One criticism leveled at Judas and the Black Messiah is how much attention is focused on O’Neal and the FBI’s plot to assassinate Hampton, rather than serving exclusively as a biopic for Hampton’s life. Its understandable why some would feel that way, but its impossible to capture the true tragedy of Fred Hampton’s life without discussing in detail the depths of the plot to bring about his death. Fred Hampton was murdered because he had the audacity to love his enemies until they became his allies. And he did it all so that no child in America would ever have to go hungry again. Judas and the Black Messiah not only captures the beauty of Hampton’s commitment to his ideals, but delivers the necessary excoriation that Hoover’s FBI deserves for taking him away from us so soon.
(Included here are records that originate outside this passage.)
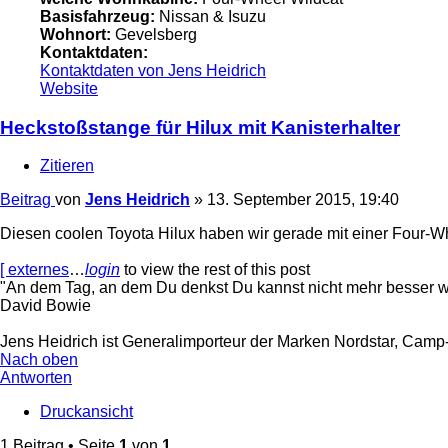
Basisfahrzeug:
Nissan & Isuzu
Wohnort:
Gevelsberg
Kontaktdaten:
Kontaktdaten von Jens Heidrich
Website
Heckstoßstange für Hilux mit Kanisterhalter
Zitieren
Beitrag
von
Jens Heidrich
»
13. September 2015, 19:40
Diesen coolen Toyota Hilux haben wir gerade mit einer Four-Wh
[ externes
…
login
to view the rest of this post
"An dem Tag, an dem Du denkst Du kannst nicht mehr besser w
David Bowie
Jens Heidrich ist Generalimporteur der Marken Nordstar, Ca
Nach oben
Antworten
Druckansicht
1 Beitrag • Seite
1
von
1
Fred Hampton’s Rainbow Coalition served as a shining example for other revolutionary leaders like Jesse Jackson, Bernie Sanders, and most recently, Cori Bush. They all owe Hampton a debt of gratitude in their efforts to unite a multiracial coalition. Watch Judas and the Black Messiah. Show it to your friends, show it to your parents, show it to your kids, until Fred Hampton’s name is consistently mentioned in the same breath as Martin Luther King and Malcolm X’s, because 2021 America needs more leaders like Fred Hampton.
P.S. If anything ever happens to Cori Bush, I’m checking on J. Edgar Hoover’s rotting corpse ????